▸ Brief: According to the review of The Blind Man and the Loon, how many people are estimated to have seen the film adaptation The Loon's Necklace?

▸ Text under study:
The Blind Man and the Loon: The Story of a Tale.
The result of forty years of research, Craig Mishler's The Blind Man and the Loon is a significant example of what twenty-first-century folklorists do. Mishler's text is an auto-ethnography--a work in which Mishler acknowledges his role as a "curator, biographer, interpreter, and friend" of the story as well as those tellers whose continual reiterations span across the subarctic from Alaska and Northwest Canada to Labrador and Greenland (xx). The narrative, in variation, spans eight regional groups or "oicotypes", "moving fluidly across the continents of North America and Greenland like gigantic herds of caribou" (xxv). Mishler gives ample evidence of the "livingness" of the tale as it has emerged from time immemorial (when loons could speak with people) into popular media: films, compact discs, radio broadcasts, a ballet, a composition of chamber music, theatrical performances, and various literary adaptations (119-20). Mishler says that an estimated 33 million people have seen the abbreviated film adaptation/revision The Loon's Necklace (123). Mishler has also "discovered ... eighty-six artistic works "based on the tale created by no less than fifty-four different artists"--paintings, etchings, sculptures, woodcuts, and masks (96). Contemporary Native storytellers Annie Blue (2009), James and Maggie Gilbert (1973), and Kenny Thomas (2000) are included under Mishler's designation of artists.
The text includes Mishler's commendable discussion of the contributions and shortcomings of well-known folklorists Hinrick Rink, Emile Petitot, Franz Boas, and Knud Rasmussen, as well as criticisms of semi-literary variants by such notable authors as N. Scott Momaday. The ethics of collecting, translating, and redacting are brought into question. Mishler calls Native storytellers cartographers. He contends that "the story of the Blind Man and the Loon is a cognitive map of ancient Indian and Eskimo cultures, plotting systems of knowledge, emotion, belief, and value" (154). The tale is, in many respects, a cautionary tale. "Even when corrupted" by ignorant, unaware, unethical collectors who don't acknowledge their informants, edit out portions (the violence) of the tale, or mash versions together, the story remains "a vibrant, protean piece of culture, a life force," says Mishler (155).

▸ Extracted records:
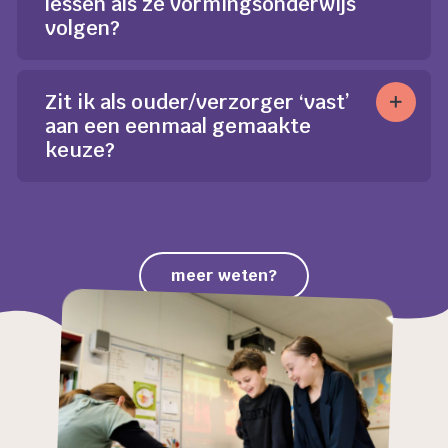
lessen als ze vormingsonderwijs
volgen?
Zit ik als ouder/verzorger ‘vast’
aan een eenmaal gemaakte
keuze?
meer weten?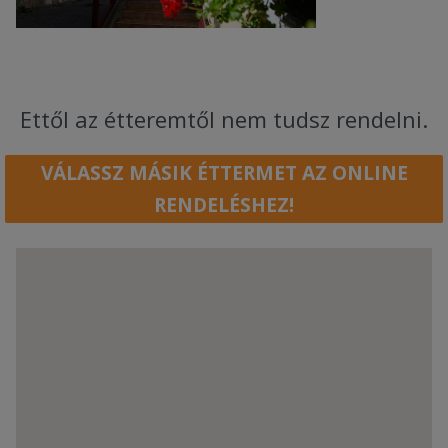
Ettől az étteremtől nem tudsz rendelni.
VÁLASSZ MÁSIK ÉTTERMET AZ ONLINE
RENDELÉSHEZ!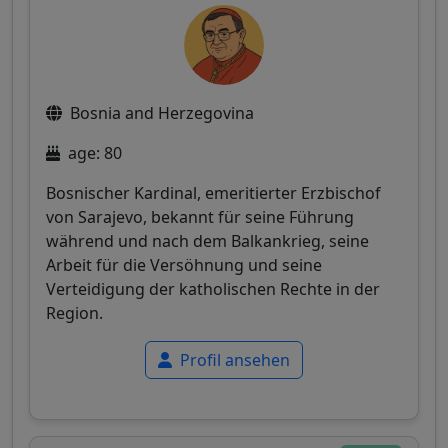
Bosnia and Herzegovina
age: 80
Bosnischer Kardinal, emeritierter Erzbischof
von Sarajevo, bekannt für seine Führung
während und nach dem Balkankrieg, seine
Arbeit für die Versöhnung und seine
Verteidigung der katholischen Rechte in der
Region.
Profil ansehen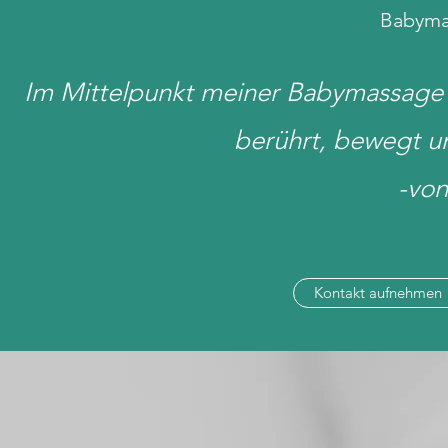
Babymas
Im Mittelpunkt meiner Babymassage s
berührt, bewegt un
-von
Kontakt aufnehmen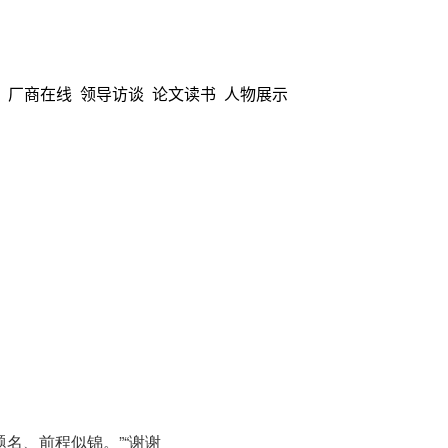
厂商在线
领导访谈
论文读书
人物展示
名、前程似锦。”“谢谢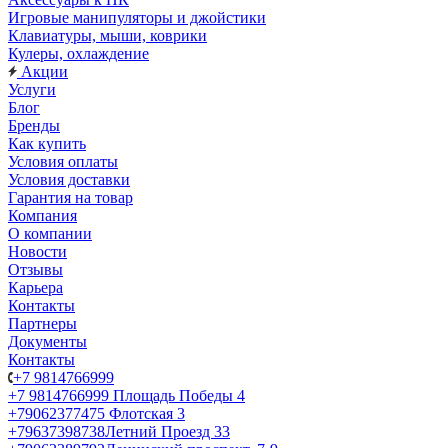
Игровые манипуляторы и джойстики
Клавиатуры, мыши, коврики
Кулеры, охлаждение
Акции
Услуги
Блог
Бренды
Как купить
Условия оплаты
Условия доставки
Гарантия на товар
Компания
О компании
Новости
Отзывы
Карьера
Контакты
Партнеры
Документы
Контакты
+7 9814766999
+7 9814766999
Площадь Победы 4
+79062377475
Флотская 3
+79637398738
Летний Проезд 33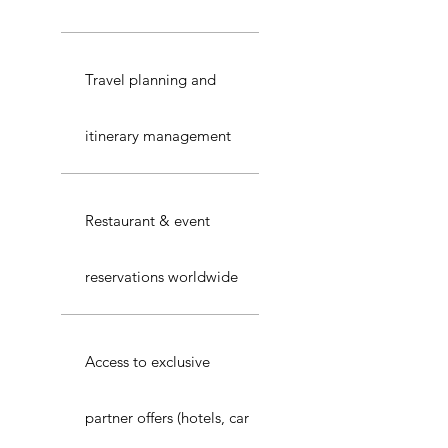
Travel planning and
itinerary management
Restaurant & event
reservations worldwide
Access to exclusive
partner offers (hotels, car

▸ The answer: An estimated 33 million people.